BA retardation may result in inaccuracies in adult height predictions. Notably, in the studies cited above, the commonly used BP method tends to overestimate adult height in boys with CDGP (9, 11). In the present study, the BP and RWT methods were found to be more accurate for individuals with a delayed BA of less than two years. However, for boys with a BA delayed by more than two years, the BP method tended to overestimate, consistent with findings from previous studies. Conversely, the RWT and BoneXpert methods were found to be more reliable for these patients. This study demonstrated that the RWT method is the most accurate predictor of adult height, regardless of the magnitude of delay in BA in boys with CDGP. Its incorporation of multiple growth parameters, including height, weight, mid-parental height, and sex- and age-specific coefficients, likely accounts for its superior performance, particularly in patients with complex and variable growth patterns. In summary, these findings highlight the clinical utility of the RWT method as a reliable and precise tool for estimating adult height in boys with CDGP, even in the presence of delayed BA.
Study Limitations
The current study has several limitations. First, the inclusion criteria for study participants were somewhat extended to increase the sample size. In addition, the patients were recruited from different centers, resulting in a heterogeneous population; some patients received testosterone therapy, while others did not.
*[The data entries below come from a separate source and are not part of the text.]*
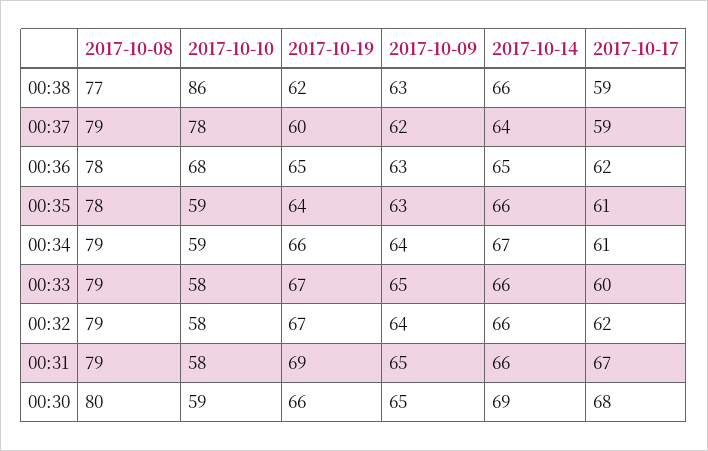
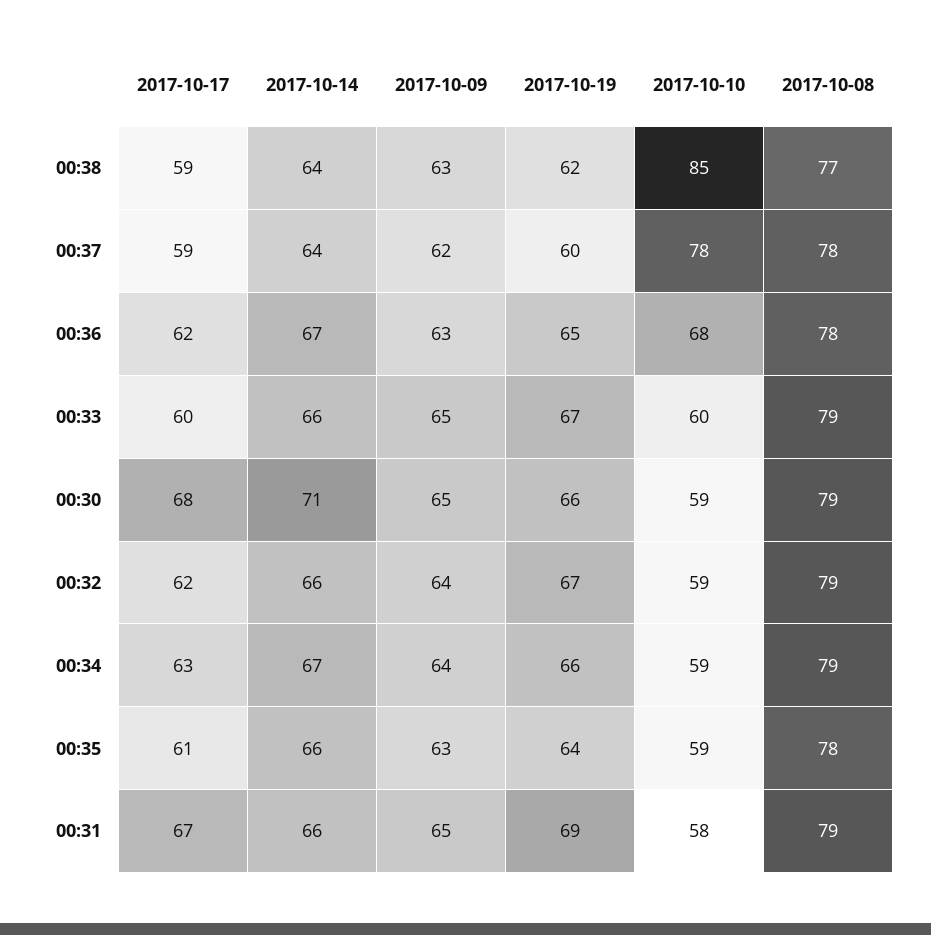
  {
    "2017-10-08": {
      "00:38": 77,
-     "00:37": 79,
+     "00:37": 78,
      "00:36": 78,
      "00:35": 78,
      "00:34": 79,
      "00:33": 79,
      "00:32": 79,
      "00:31": 79,
-     "00:30": 80
+     "00:30": 79
    },
    "2017-10-10": {
-     "00:38": 86,
+     "00:38": 85,
      "00:37": 78,
      "00:36": 68,
      "00:35": 59,
      "00:34": 59,
-     "00:33": 58,
+     "00:33": 60,
-     "00:32": 58,
+     "00:32": 59,
      "00:31": 58,
      "00:30": 59
    },
    "2017-10-19": {
      "00:38": 62,
      "00:37": 60,
      "00:36": 65,
      "00:35": 64,
      "00:34": 66,
      "00:33": 67,
      "00:32": 67,
      "00:31": 69,
      "00:30": 66
    },
    "2017-10-09": {
      "00:38": 63,
      "00:37": 62,
      "00:36": 63,
      "00:35": 63,
      "00:34": 64,
      "00:33": 65,
      "00:32": 64,
      "00:31": 65,
      "00:30": 65
    },
    "2017-10-14": {
-     "00:38": 66,
+     "00:38": 64,
      "00:37": 64,
-     "00:36": 65,
+     "00:36": 67,
      "00:35": 66,
      "00:34": 67,
      "00:33": 66,
      "00:32": 66,
      "00:31": 66,
-     "00:30": 69
+     "00:30": 71
    },
    "2017-10-17": {
      "00:38": 59,
      "00:37": 59,
      "00:36": 62,
      "00:35": 61,
-     "00:34": 61,
+     "00:34": 63,
      "00:33": 60,
      "00:32": 62,
      "00:31": 67,
      "00:30": 68
    }
  }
Medical therapy was administered specifically to adolescents experiencing psychological challenges. Furthermore, there is inter- and intra-observer variability in the manual assessment of BA. Nonetheless, all radiographs were re-evaluated by two experienced pediatric endocrinologists, who demonstrated excellent agreement in BA determinations. Finally, the RWT method was originally designed for calculation using recumbent length, but due to the retrospective nature of the study, we used standing height measurements instead. Standing height is approximately 0.7 cm less than the recumbent length in children over two years old, which may affect RWT-based predictions.
Conclusion
In conclusion, the present study showed that low-dose testosterone induction therapy did not negatively impact FH, and both treated and untreated boys attained heights in line with their genetic target heights. Furthermore, the RWT method appears to be more suitable for accurate height estimation, especially in conditions such as CDGP, which is characterized by delayed BA. Future research should focus on developing disease-specific prediction models that offer superior advantages over traditional methods for predicting adult height in boys with CDGP.